5/04/2011

YOUR EDITOR FEELS YOU WOULD WANT TO READ THIS ARTICLE... IT WILL BE A PART OF HISTORY...

By Asher Price AMERICAN-STATESMAN STAFF
Updated: 5:38 a.m. Wednesday, May 4, 2011
Published: 9:57 p.m. Tuesday, May 3, 2011
A demolition whiz, an expert parachutist and diver, a pilot of mini-submarines and, at one point, an aspiring journalist if Rambo were a Renaissance man, and a lot thinner and taller, he might look like Bill McRaven.

Long before he devised the strategy for how to capture or kill Osama bin Laden, McRaven began preparing for a career as a super-commando while he was an undergraduate at the University of Texas.

McRaven, 55 and now a vice admiral, had been something of a bin Laden hunter for at least a half-dozen years before successfully directing the attack Sunday as the leader of the Joint Special Operations Command.

McRaven, who hails from San Antonio, began preparing for his storied career with the Navy SEALs, the elite special operations forces, while still a member of the Reserve Officers' Training Corps at UT, from which he graduated in 1977 as a journalism major.

"He had drive," said James Gruetzner, who was in the same Navy ROTC battalion as McRaven. "He went on extraordinarily long runs to stay in shape. He was very dedicated."

McRaven grew up in a military family — his father, a former football player, had served as a pilot in World War II — and early outings as a 10-year-old to scuba dive at the YMCA put him on the Navy path, said his sister Nan McRaven, an Austin public affairs consultant who serves on the board of Austin Community College.
"He became very focused on SEAL training," said Curtis Raetz, who also was in the ROTC battalion. "He was able to lap us all no matter how hard we tried."

Students aiming to become SEALs were "fanatical" about physical training, said Greg Colchin, another member of the battalion.
"People think of it as a physical thing, but it's also a mental thing," said Nan McRaven, who said her brother has loved to read ever since their mother compelled him to recite poetry as a boy. "He's focused, and he has the humility for real leadership."

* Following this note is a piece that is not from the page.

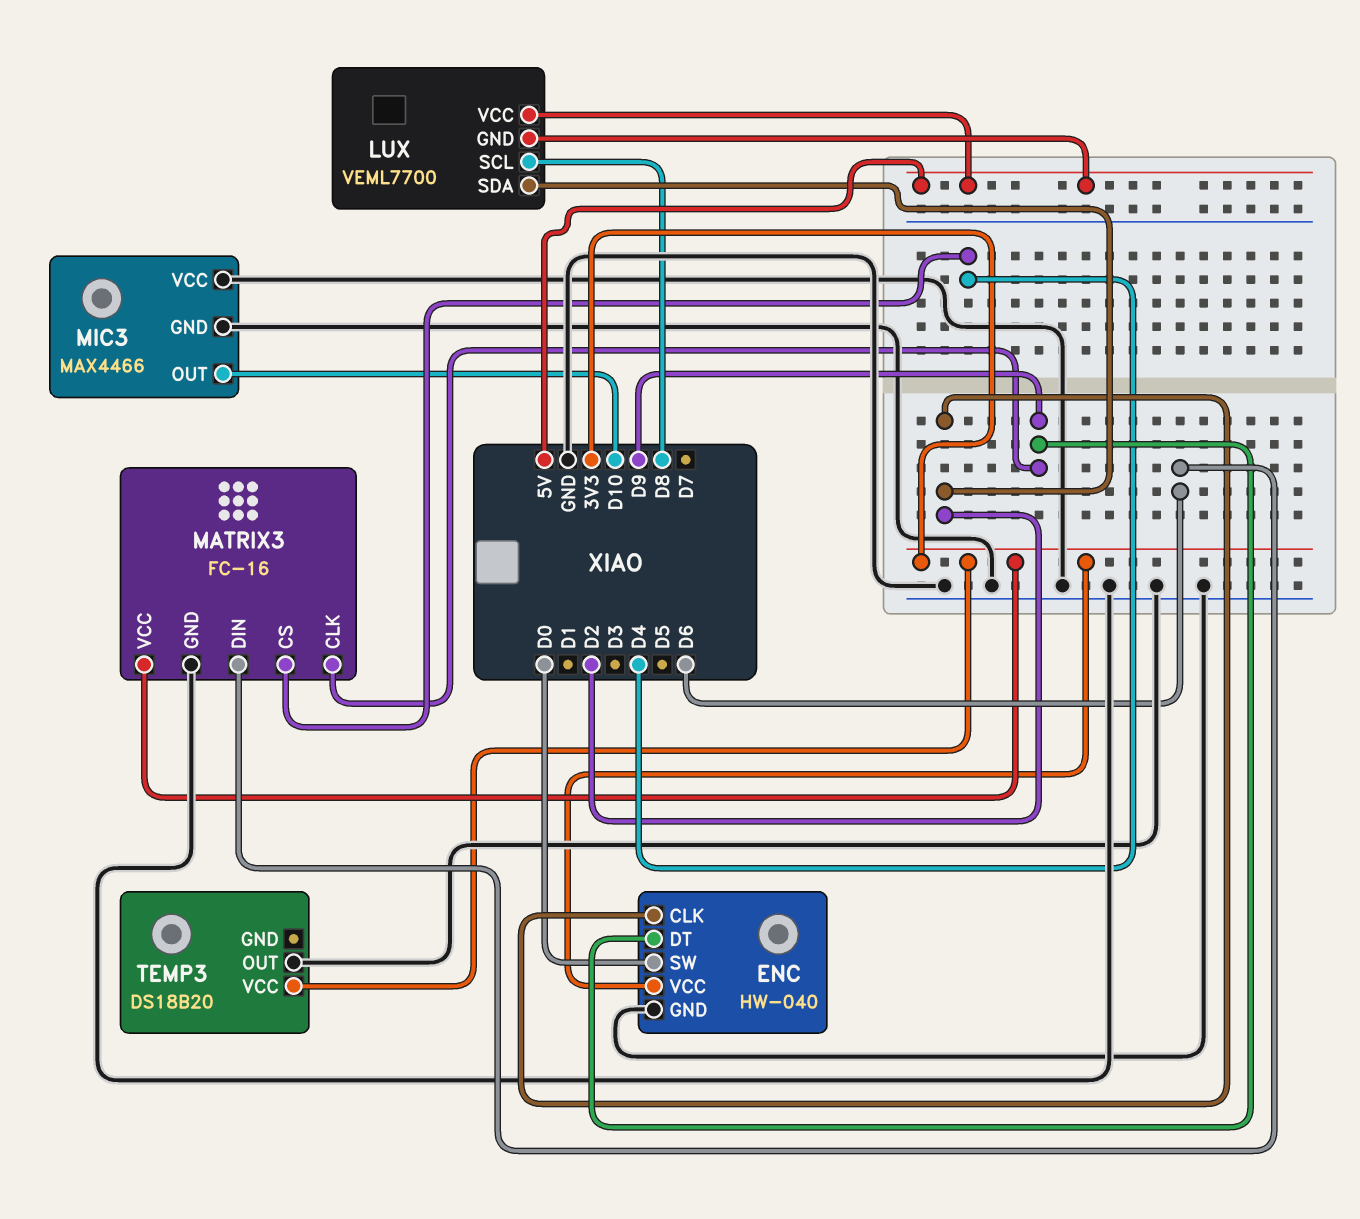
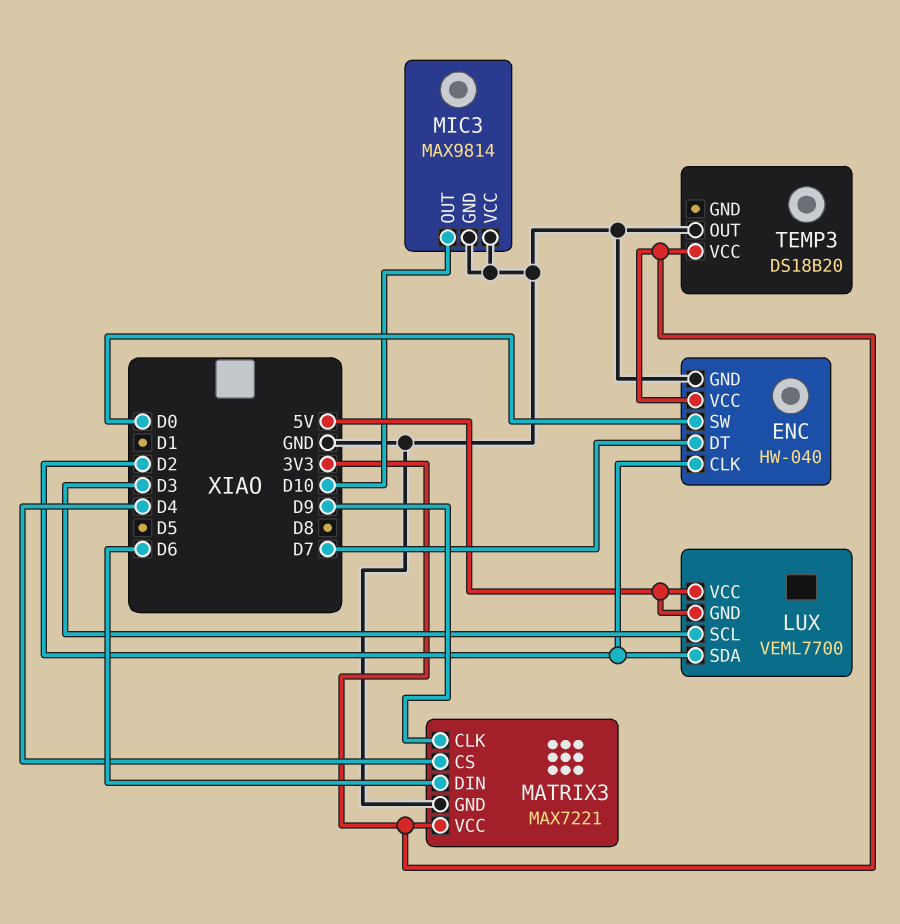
ENC pin DT: D9 -> D7
LUX pin SCL: D8 -> D3
MATRIX3: FC-16 -> MAX7221
MIC3: MAX4466 -> MAX9814

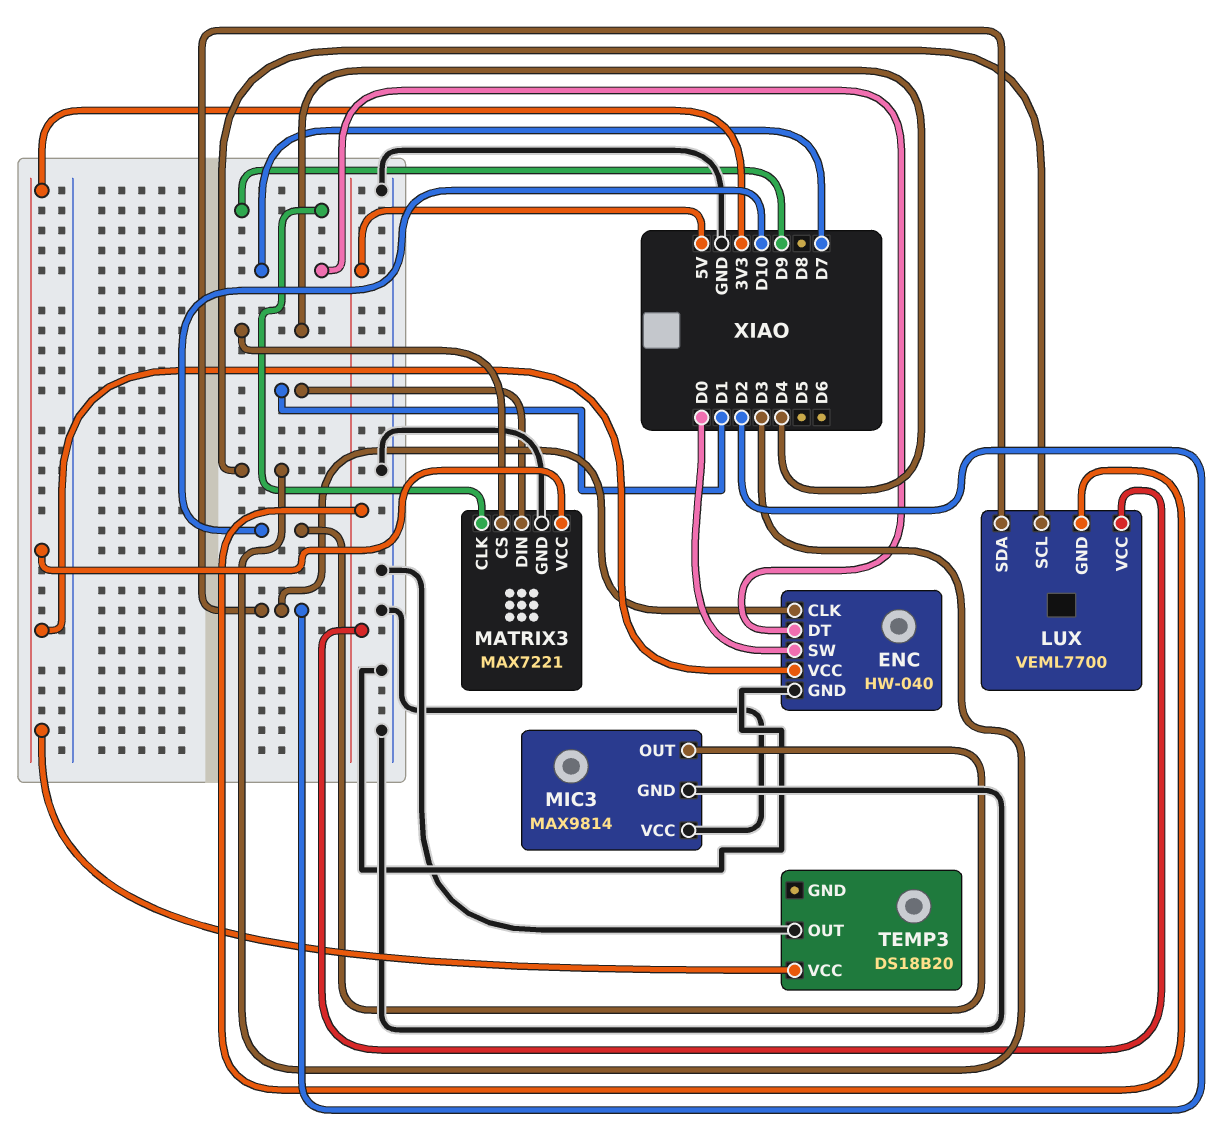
MATRIX3 pin DIN: D6 -> D1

Eventually he would become a qualified diver, parachutist, demolition expert and submersible pilot. He also had smarts. He earned a master's degree in national security affairs, and in 1995, he wrote "Spec Ops: Case Studies in Special Operations Warfare Theory and Practice," in which he developed his own definition of a special operation as one "conducted by forces specially trained, equipped, and supported for a specific target whose destruction, elimination, or rescue (in the case of hostages), is a political or military imperative."

Nominating McRaven for a fourth star this year, Defense Secretary Robert Gates said the Joint Special Operations Command "ruthlessly and effectively (took) the fight to American's most dangerous and vicious enemies."

At its head was McRaven, who "is reputed to be the smartest SEAL that ever lived. He is physically tough, compassionate and can drive a knife through your ribs in a nanosecond," a former commander told Newsweek in 2004.
He also has shown a capacity for contrition. In April 2010, a couple of months after a special forces team mistakenly killed an Afghan police chief, a prosecutor and three unarmed women, McRaven pleaded for forgiveness from a local patriarch, bringing with him an offering of two sheep as part of a custom to make amends.
That followed McRaven's decision to tamp down commando raids in Afghanistan to avoid civilian deaths.

Whatever successes he achieved remained outstripped by the specter of bin Laden, whose elimination, to use McRaven's own word, remained an "imperative."

As long ago as 2004, having already commanded the team that helped capture Iraqi dictator Saddam Hussein — soldiers based at Fort Hood also were involved — he turned his attention to capturing Public Enemy No. 1.

But he was stymied until this spring, when intelligence officers determined that bin Laden was in hiding in Pakistan.

McRaven spent weeks working with the CIA on the commando operation, The New York Times has reported, coming up with three options: a helicopter assault using American commandos, a strike with B-2 bombers that would obliterate the compound or a joint raid with Pakistani intelligence operatives who would be told about the mission hours before the launch.

The decision, to swoop in with a crew of American commandos, was in keeping with McRaven's view of special operations.
In 2001 congressional testimony on military training, McRaven described the two primary missions of Navy SEALs: "Reconnaissance and what we call direct action: raids, ambushes, swimmer sneak attacks and optical clearance for amphibious landings," he said. "Most of these missions originate from the water and require us to work in small units, behind enemy lines at night, with little or no outside support."